Data entries
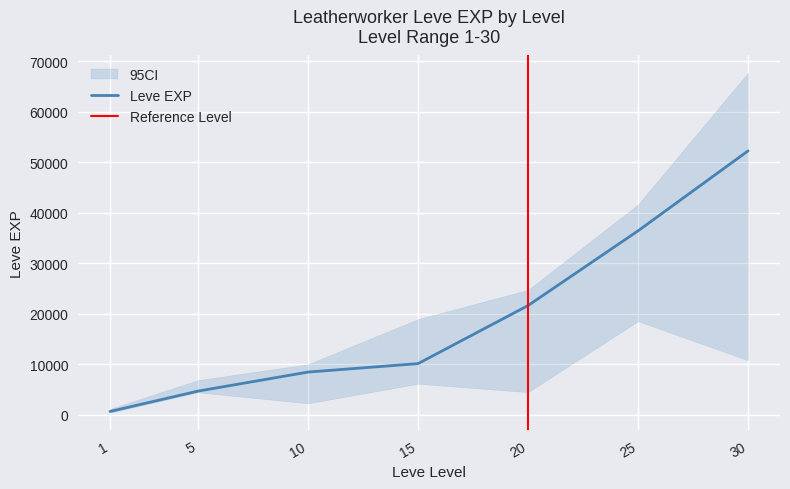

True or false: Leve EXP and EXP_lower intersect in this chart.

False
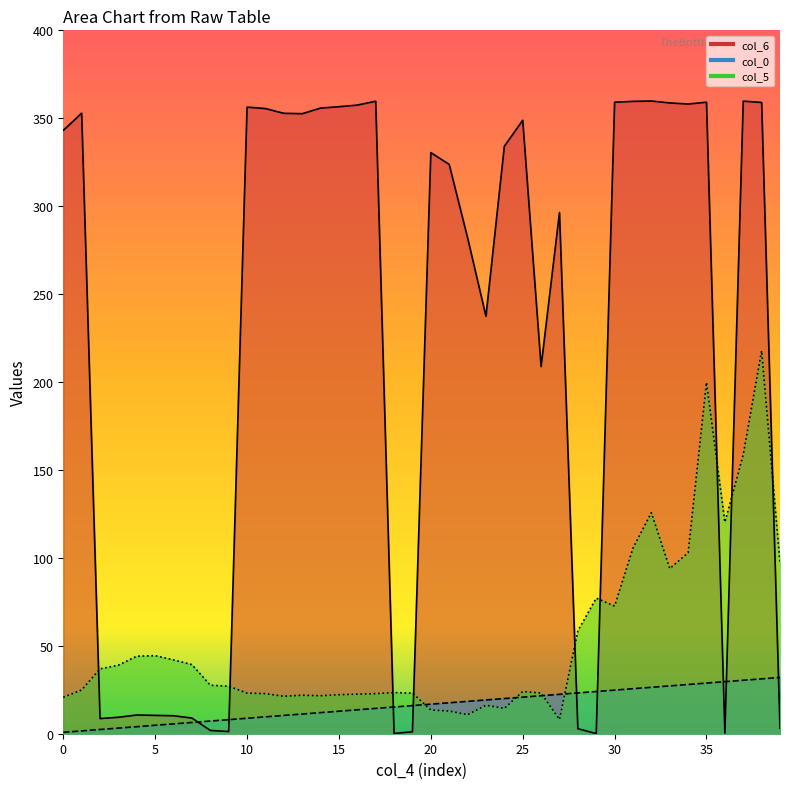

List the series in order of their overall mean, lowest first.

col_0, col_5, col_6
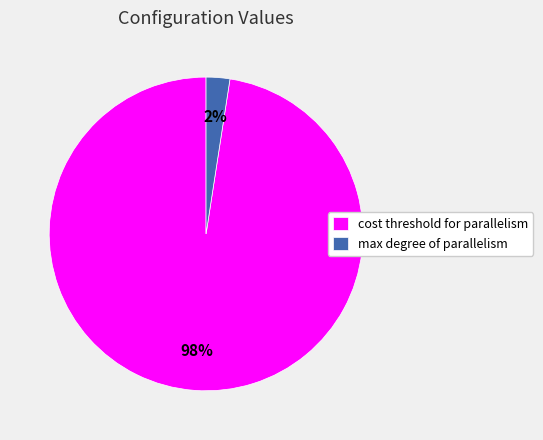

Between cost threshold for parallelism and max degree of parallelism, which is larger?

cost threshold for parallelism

#### TO-DO ITEM
Rewrite the entries above as a numbered list, one line per item, skipping blank lines and leaving out the pictures.

#### FINAL ANSWER
1. True or false: Leve EXP and EXP_lower intersect in this chart.
2. False
3. List the series in order of their overall mean, lowest first.
4. col_0, col_5, col_6
5. Between cost threshold for parallelism and max degree of parallelism, which is larger?
6. cost threshold for parallelism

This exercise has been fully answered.